## TEXT PASSAGE:

=====

That policy change – to limit supported housing to LHA – came about because the Conservatives failed to consider supported housing at all in Universal Credit plans and quite simply forgot about it and did not include it – and, as is their want, they issued a knee-jerk consultation paper on limiting HB to LHA levels! Check this Inside Housing article from October 2011 and you will see that the Government did indeed forget all about refuges and other supported housing environments and over 200,000 vulnerable tenants there or even my very specific and actual examples of refuges that I developed and got funding for which meant these Conservative proposals would see 24% – 65% cuts in refuge funding!
This led to still ongoing behind closed doors talks with supported housing umbrella groups and Lord Freud and despite that, this limiting of LHA to social housing which includes refuges and all other supported housing resurfaced 9 days ago in the Autumn Statement from Chancellor Osborne.
But then again, this limiting of HB completely forgot about supported housing such as refuges (surprise bloody surprise!!) and when it was raised after the surprise announcement in the Autumn Statement I immediately said this would close every refuge and said within that post that I expected the Conservative Government to exempt supported housing (often now called specified housing) from this measure.

=====

## DATA SEGMENT:
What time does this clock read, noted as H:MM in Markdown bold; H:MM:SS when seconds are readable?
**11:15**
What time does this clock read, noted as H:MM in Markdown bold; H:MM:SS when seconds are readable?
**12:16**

=====

## WHAT TO DO:
• A. According to the passage on supported housing, why did the policy change to limit supported housing to LHA come about? Answer in one to three sentences.
• B. Answer these from the passage on supported housing:
(i) How many vulnerable tenants in refuges and other supported housing did the Government forget about?
(ii) Who delivered the Autumn Statement in which the limiting resurfaced?
(iii) What is supported housing often now called?
• C. From the passage on supported housing, copy out the section starting at "But then again, this" and ending at "from this measure.".

## EXERCISE RESULTS:
• A. The Conservatives failed to consider supported housing in their Universal Credit plans at all. They forgot about it and left it out, then issued a knee-jerk consultation paper on limiting HB to LHA levels.

• B.
(i) Over 200,000.
(ii) Chancellor Osborne.
(iii) Specified housing.

• C.
But then again, this limiting of HB completely forgot about supported housing such as refuges (surprise bloody surprise!!) and when it was raised after the surprise announcement in the Autumn Statement I immediately said this would close every refuge and said within that post that I expected the Conservative Government to exempt supported housing (often now called specified housing) from this measure.